It has been nearly two months since the Department of Justice and Federal Trade Commission published their new merger guidelines and practitioners have been poring over the details ever since.

In essence, antitrust reviews are now tied to a broader definition of competitive harm, with the merger guidelines updated to “…reflect modern market realities, advances in economics and law, and the lived experiences of a diverse array of market participants.” As a consequence of these new guidelines, the DOJ and FTC are now expected to pursue theories of competitive harm that historically have been outside the scope of antitrust reviews. This will likely complicate how companies communicate about mergers – particularly when it comes to the impact on workers.

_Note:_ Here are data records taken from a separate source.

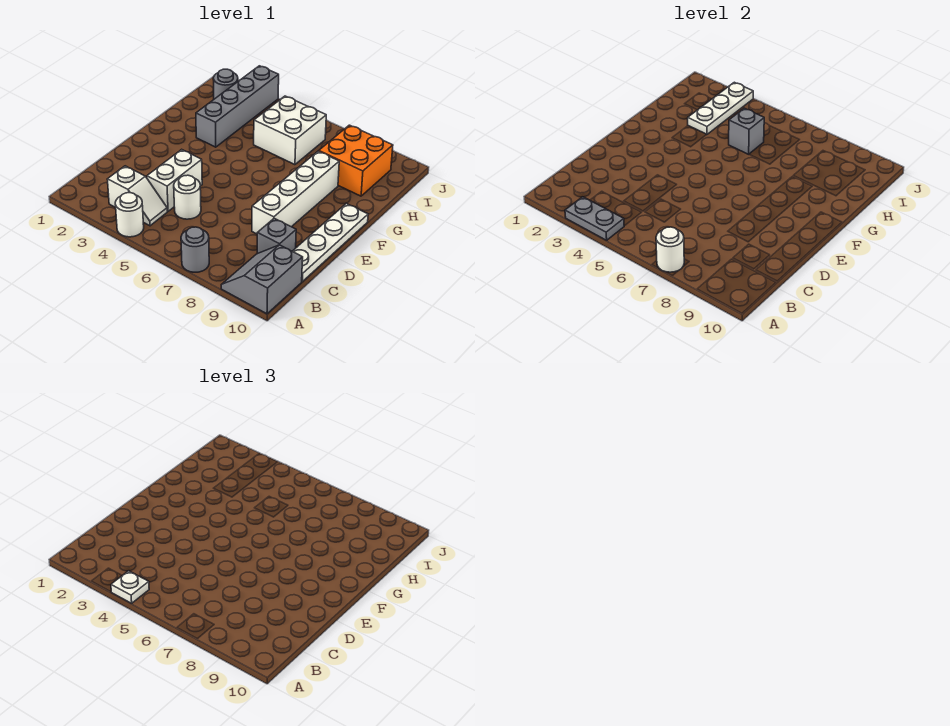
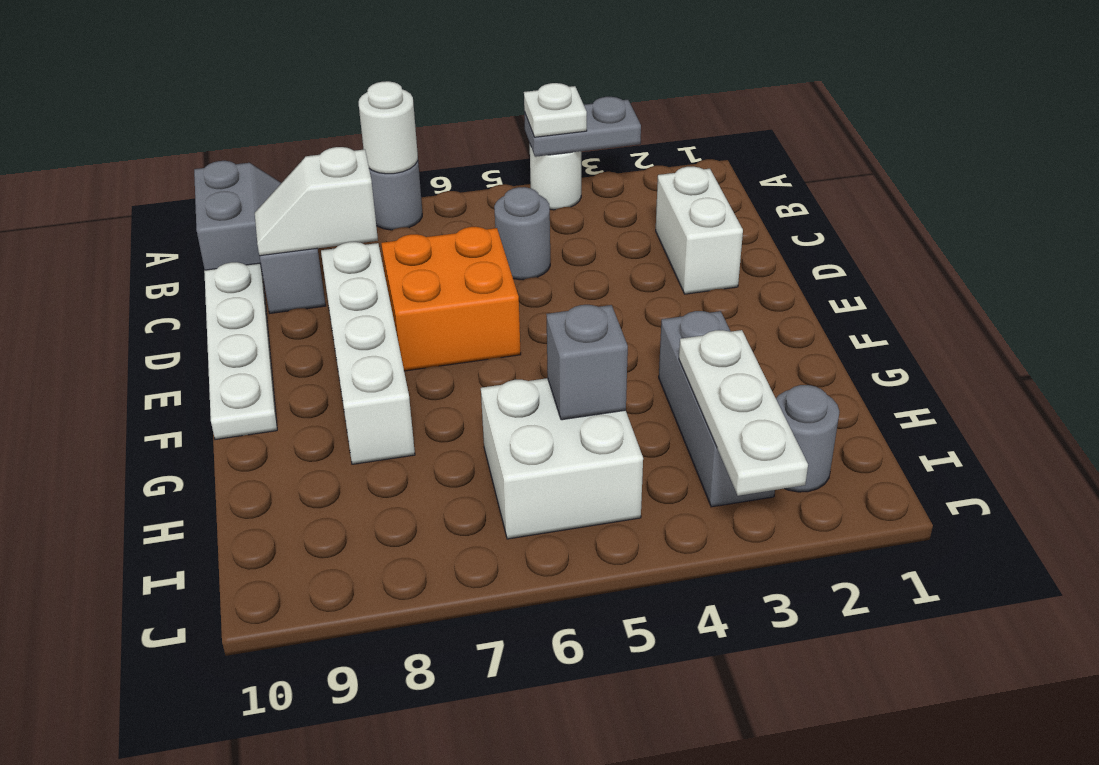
white slope B3:B4 level 1 top 3 -> white slope C8:C9 level 2 top 8
white brick C4:D4 level 1 -> white brick C2:D2 level 1
white round brick C5 level 1 -> grey round brick C5 level 1
grey brick G3:J3 level 1 -> grey brick G3:I3 level 1
orange brick H8:I9 level 1 -> orange brick D6:E7 level 1

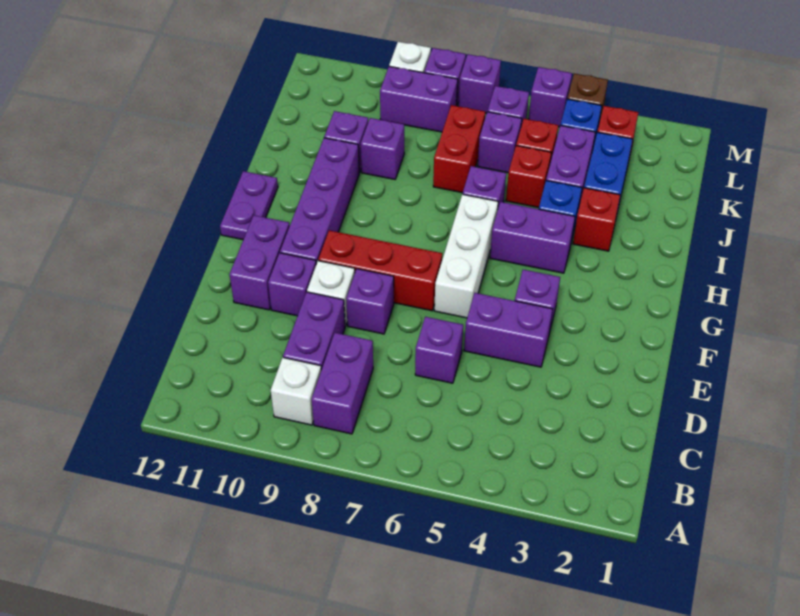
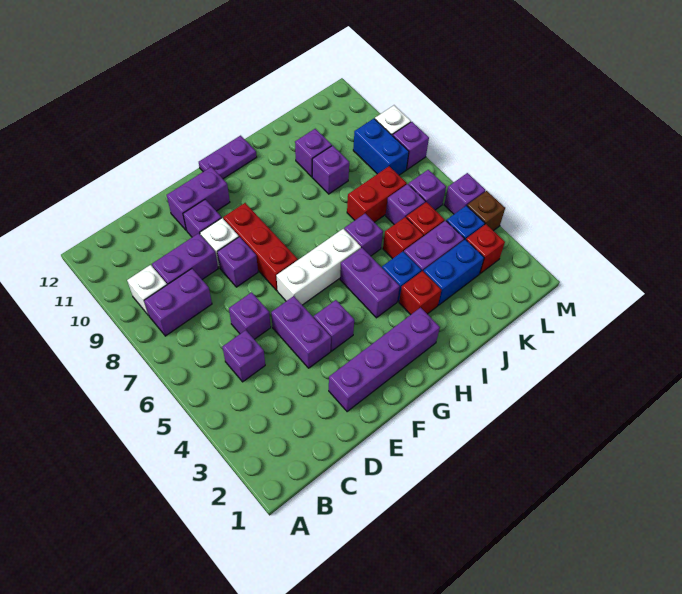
purple brick F10:I10 level 1 -> purple brick E2:H2 level 1
purple brick L8:L9 level 1 -> blue brick L8:L9 level 1
purple brick M7 level 1 -> purple brick C5 level 1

In the past, the antitrust agencies applied the “consumer welfare standard” when assessing if a transaction was anticompetitive; if consumers were not harmed by the corporate combination, then the merger was permitted, and conditions were not imposed on the transaction. The purpose of this article is not to argue whether the consumer welfare standard is the right approach to antitrust enforcement, but to highlight the range of new communication issues and heightened risks the broadened scope of enforcement creates for the merging parties.

The analytical framework provided by the agencies takes the form of 11 guidelines “to assist the Agencies in assessing whether a merger presents sufficient risk to warrant an enforcement action.” Some of these guidelines are untested and present a stark departure from precedent.

Every transaction has its own set of facts although there is always some level of subjectivity. With the departure from the consumer welfare standard, disagreements among antitrust enforcers and the merging parties are likely to grow. There are already conflicting interpretations about one of the guidelines that will likely be subject to future battles.

The focus is on “Guideline 10: When a Merger Involves Competing Buyers, the Agencies Examine Whether It May Substantially Lessen Competition for Workers, Creators, Suppliers, or Other Providers.” The guideline states antitrust enforcers are now assessing the competitive harm that may occur if “workers face a risk that the merger may substantially lessen competition for their labor."

Increased purchasing power and labor efficiencies have long been part of the cost synergies touted by the merging parties and cheered by investors. With the inclusion of labor in the competitive analysis rubric, that narrative has been upended. From a communications perspective, developing a narrative that highlights the benefits of cost synergies while not running afoul of the reviewing agency will require a nuanced communications plan and a deeper level of employee engagement.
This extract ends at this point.